PROBLEM DETAILS
Retype every line of the material below, keeping each one the same as it appears.

━━ TASK MATERIAL

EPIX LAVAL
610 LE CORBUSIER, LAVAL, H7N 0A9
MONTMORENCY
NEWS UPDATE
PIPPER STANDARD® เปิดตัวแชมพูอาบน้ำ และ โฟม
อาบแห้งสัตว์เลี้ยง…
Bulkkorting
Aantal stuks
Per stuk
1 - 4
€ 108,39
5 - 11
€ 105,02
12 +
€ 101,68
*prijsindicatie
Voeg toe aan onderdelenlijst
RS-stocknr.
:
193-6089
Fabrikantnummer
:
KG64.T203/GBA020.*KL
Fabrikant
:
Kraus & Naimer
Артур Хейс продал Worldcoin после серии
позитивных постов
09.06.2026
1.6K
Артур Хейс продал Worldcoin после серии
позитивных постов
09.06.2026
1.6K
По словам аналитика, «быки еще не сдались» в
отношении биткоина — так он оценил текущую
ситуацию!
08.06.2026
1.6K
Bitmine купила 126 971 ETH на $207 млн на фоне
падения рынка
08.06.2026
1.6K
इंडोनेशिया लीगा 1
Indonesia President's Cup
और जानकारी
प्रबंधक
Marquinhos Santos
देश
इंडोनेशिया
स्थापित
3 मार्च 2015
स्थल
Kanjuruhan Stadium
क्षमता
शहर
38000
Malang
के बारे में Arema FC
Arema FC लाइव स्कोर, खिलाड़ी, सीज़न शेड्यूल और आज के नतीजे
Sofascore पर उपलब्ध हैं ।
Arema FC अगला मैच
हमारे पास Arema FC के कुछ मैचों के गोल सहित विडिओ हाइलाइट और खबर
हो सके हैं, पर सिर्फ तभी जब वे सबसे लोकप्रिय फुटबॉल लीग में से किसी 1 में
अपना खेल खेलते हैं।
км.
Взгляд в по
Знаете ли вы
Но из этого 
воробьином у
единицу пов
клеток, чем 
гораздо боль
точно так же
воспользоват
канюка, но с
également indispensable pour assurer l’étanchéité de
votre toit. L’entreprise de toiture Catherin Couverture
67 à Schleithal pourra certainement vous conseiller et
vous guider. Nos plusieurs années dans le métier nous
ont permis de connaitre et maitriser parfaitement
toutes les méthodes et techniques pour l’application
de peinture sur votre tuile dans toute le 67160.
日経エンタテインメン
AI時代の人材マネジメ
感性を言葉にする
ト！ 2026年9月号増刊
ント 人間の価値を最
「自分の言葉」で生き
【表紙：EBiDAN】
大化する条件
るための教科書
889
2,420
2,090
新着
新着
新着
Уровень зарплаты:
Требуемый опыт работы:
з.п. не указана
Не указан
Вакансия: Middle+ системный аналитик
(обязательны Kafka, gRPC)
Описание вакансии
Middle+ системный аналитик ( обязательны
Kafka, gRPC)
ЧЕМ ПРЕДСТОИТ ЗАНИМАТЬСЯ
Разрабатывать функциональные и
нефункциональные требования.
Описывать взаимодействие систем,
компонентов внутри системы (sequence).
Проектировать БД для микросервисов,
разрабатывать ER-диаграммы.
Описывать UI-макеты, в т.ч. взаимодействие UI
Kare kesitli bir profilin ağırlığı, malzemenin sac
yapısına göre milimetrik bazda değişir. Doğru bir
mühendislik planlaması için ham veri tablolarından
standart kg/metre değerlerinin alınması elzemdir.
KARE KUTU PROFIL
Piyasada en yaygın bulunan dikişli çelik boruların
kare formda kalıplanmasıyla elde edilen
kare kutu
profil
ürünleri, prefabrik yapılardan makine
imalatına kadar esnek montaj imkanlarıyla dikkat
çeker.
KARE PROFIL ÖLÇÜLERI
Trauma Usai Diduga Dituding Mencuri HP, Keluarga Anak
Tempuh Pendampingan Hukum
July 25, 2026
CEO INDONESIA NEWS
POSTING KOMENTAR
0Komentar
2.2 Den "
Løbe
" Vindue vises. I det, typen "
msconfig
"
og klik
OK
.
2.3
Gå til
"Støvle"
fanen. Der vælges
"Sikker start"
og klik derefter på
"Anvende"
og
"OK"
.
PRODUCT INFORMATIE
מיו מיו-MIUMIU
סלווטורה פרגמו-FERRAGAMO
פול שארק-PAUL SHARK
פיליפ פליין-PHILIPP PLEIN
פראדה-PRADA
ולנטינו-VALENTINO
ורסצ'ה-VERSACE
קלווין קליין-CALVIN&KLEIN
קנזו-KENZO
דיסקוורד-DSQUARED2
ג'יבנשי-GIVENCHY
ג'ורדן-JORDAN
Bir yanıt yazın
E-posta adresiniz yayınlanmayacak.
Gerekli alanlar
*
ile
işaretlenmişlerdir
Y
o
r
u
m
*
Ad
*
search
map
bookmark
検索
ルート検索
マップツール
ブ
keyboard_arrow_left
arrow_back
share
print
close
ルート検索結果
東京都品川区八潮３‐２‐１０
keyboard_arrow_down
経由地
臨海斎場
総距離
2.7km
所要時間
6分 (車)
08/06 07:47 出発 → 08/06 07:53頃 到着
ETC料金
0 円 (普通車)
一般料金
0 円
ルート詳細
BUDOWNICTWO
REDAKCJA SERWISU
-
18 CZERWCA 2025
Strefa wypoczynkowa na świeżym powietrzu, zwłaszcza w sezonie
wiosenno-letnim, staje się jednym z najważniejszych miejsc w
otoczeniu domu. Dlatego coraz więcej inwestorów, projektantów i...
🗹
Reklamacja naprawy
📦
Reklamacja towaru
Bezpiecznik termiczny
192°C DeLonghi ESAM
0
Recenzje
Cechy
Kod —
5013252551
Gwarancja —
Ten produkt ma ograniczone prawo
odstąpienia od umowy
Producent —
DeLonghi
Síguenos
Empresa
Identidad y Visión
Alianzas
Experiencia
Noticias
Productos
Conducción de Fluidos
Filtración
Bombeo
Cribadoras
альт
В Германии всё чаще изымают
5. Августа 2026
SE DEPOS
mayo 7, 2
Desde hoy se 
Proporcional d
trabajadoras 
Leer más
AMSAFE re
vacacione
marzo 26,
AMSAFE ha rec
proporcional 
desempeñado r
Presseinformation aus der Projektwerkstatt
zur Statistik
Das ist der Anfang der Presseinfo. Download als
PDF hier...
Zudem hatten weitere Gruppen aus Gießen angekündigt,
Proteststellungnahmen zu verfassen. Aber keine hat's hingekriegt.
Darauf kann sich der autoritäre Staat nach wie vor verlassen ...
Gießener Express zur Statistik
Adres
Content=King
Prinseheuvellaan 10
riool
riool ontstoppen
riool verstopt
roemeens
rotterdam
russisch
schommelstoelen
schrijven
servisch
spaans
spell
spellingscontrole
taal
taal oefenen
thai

━━━━

THE COMPLETED TASK
EPIX LAVAL
610 LE CORBUSIER, LAVAL, H7N 0A9
MONTMORENCY
NEWS UPDATE
PIPPER STANDARD® เปิดตัวแชมพูอาบน้ำ และ โฟม
อาบแห้งสัตว์เลี้ยง…
Bulkkorting
Aantal stuks
Per stuk
1 - 4
€ 108,39
5 - 11
€ 105,02
12 +
€ 101,68
*prijsindicatie
Voeg toe aan onderdelenlijst
RS-stocknr.
:
193-6089
Fabrikantnummer
:
KG64.T203/GBA020.*KL
Fabrikant
:
Kraus & Naimer
Артур Хейс продал Worldcoin после серии
позитивных постов
09.06.2026
1.6K
Артур Хейс продал Worldcoin после серии
позитивных постов
09.06.2026
1.6K
По словам аналитика, «быки еще не сдались» в
отношении биткоина — так он оценил текущую
ситуацию!
08.06.2026
1.6K
Bitmine купила 126 971 ETH на $207 млн на фоне
падения рынка
08.06.2026
1.6K
इंडोनेशिया लीगा 1
Indonesia President's Cup
और जानकारी
प्रबंधक
Marquinhos Santos
देश
इंडोनेशिया
स्थापित
3 मार्च 2015
स्थल
Kanjuruhan Stadium
क्षमता
शहर
38000
Malang
के बारे में Arema FC
Arema FC लाइव स्कोर, खिलाड़ी, सीज़न शेड्यूल और आज के नतीजे
Sofascore पर उपलब्ध हैं ।
Arema FC अगला मैच
हमारे पास Arema FC के कुछ मैचों के गोल सहित विडिओ हाइलाइट और खबर
हो सके हैं, पर सिर्फ तभी जब वे सबसे लोकप्रिय फुटबॉल लीग में से किसी 1 में
अपना खेल खेलते हैं।
км.
Взгляд в по
Знаете ли вы
Но из этого 
воробьином у
единицу пов
клеток, чем 
гораздо боль
точно так же
воспользоват
канюка, но с
également indispensable pour assurer l’étanchéité de
votre toit. L’entreprise de toiture Catherin Couverture
67 à Schleithal pourra certainement vous conseiller et
vous guider. Nos plusieurs années dans le métier nous
ont permis de connaitre et maitriser parfaitement
toutes les méthodes et techniques pour l’application
de peinture sur votre tuile dans toute le 67160.
日経エンタテインメン
AI時代の人材マネジメ
感性を言葉にする
ト！ 2026年9月号増刊
ント 人間の価値を最
「自分の言葉」で生き
【表紙：EBiDAN】
大化する条件
るための教科書
889
2,420
2,090
新着
新着
新着
Уровень зарплаты:
Требуемый опыт работы:
з.п. не указана
Не указан
Вакансия: Middle+ системный аналитик
(обязательны Kafka, gRPC)
Описание вакансии
Middle+ системный аналитик ( обязательны
Kafka, gRPC)
ЧЕМ ПРЕДСТОИТ ЗАНИМАТЬСЯ
Разрабатывать функциональные и
нефункциональные требования.
Описывать взаимодействие систем,
компонентов внутри системы (sequence).
Проектировать БД для микросервисов,
разрабатывать ER-диаграммы.
Описывать UI-макеты, в т.ч. взаимодействие UI
Kare kesitli bir profilin ağırlığı, malzemenin sac
yapısına göre milimetrik bazda değişir. Doğru bir
mühendislik planlaması için ham veri tablolarından
standart kg/metre değerlerinin alınması elzemdir.
KARE KUTU PROFIL
Piyasada en yaygın bulunan dikişli çelik boruların
kare formda kalıplanmasıyla elde edilen
kare kutu
profil
ürünleri, prefabrik yapılardan makine
imalatına kadar esnek montaj imkanlarıyla dikkat
çeker.
KARE PROFIL ÖLÇÜLERI
Trauma Usai Diduga Dituding Mencuri HP, Keluarga Anak
Tempuh Pendampingan Hukum
July 25, 2026
CEO INDONESIA NEWS
POSTING KOMENTAR
0Komentar
2.2 Den "
Løbe
" Vindue vises. I det, typen "
msconfig
"
og klik
OK
.
2.3
Gå til
"Støvle"
fanen. Der vælges
"Sikker start"
og klik derefter på
"Anvende"
og
"OK"
.
PRODUCT INFORMATIE
מיו מיו-MIUMIU
סלווטורה פרגמו-FERRAGAMO
פול שארק-PAUL SHARK
פיליפ פליין-PHILIPP PLEIN
פראדה-PRADA
ולנטינו-VALENTINO
ורסצ'ה-VERSACE
קלווין קליין-CALVIN&KLEIN
קנזו-KENZO
דיסקוורד-DSQUARED2
ג'יבנשי-GIVENCHY
ג'ורדן-JORDAN
Bir yanıt yazın
E-posta adresiniz yayınlanmayacak.
Gerekli alanlar
*
ile
işaretlenmişlerdir
Y
o
r
u
m
*
Ad
*
search
map
bookmark
検索
ルート検索
マップツール
ブ
keyboard_arrow_left
arrow_back
share
print
close
ルート検索結果
東京都品川区八潮３‐２‐１０
keyboard_arrow_down
経由地
臨海斎場
総距離
2.7km
所要時間
6分 (車)
08/06 07:47 出発 → 08/06 07:53頃 到着
ETC料金
0 円 (普通車)
一般料金
0 円
ルート詳細
BUDOWNICTWO
REDAKCJA SERWISU
-
18 CZERWCA 2025
Strefa wypoczynkowa na świeżym powietrzu, zwłaszcza w sezonie
wiosenno-letnim, staje się jednym z najważniejszych miejsc w
otoczeniu domu. Dlatego coraz więcej inwestorów, projektantów i...
🗹
Reklamacja naprawy
📦
Reklamacja towaru
Bezpiecznik termiczny
192°C DeLonghi ESAM
0
Recenzje
Cechy
Kod —
5013252551
Gwarancja —
Ten produkt ma ograniczone prawo
odstąpienia od umowy
Producent —
DeLonghi
Síguenos
Empresa
Identidad y Visión
Alianzas
Experiencia
Noticias
Productos
Conducción de Fluidos
Filtración
Bombeo
Cribadoras
альт
В Германии всё чаще изымают
5. Августа 2026
SE DEPOS
mayo 7, 2
Desde hoy se 
Proporcional d
trabajadoras 
Leer más
AMSAFE re
vacacione
marzo 26,
AMSAFE ha rec
proporcional 
desempeñado r
Presseinformation aus der Projektwerkstatt
zur Statistik
Das ist der Anfang der Presseinfo. Download als
PDF hier...
Zudem hatten weitere Gruppen aus Gießen angekündigt,
Proteststellungnahmen zu verfassen. Aber keine hat's hingekriegt.
Darauf kann sich der autoritäre Staat nach wie vor verlassen ...
Gießener Express zur Statistik
Adres
Content=King
Prinseheuvellaan 10
riool
riool ontstoppen
riool verstopt
roemeens
rotterdam
russisch
schommelstoelen
schrijven
servisch
spaans
spell
spellingscontrole
taal
taal oefenen
thai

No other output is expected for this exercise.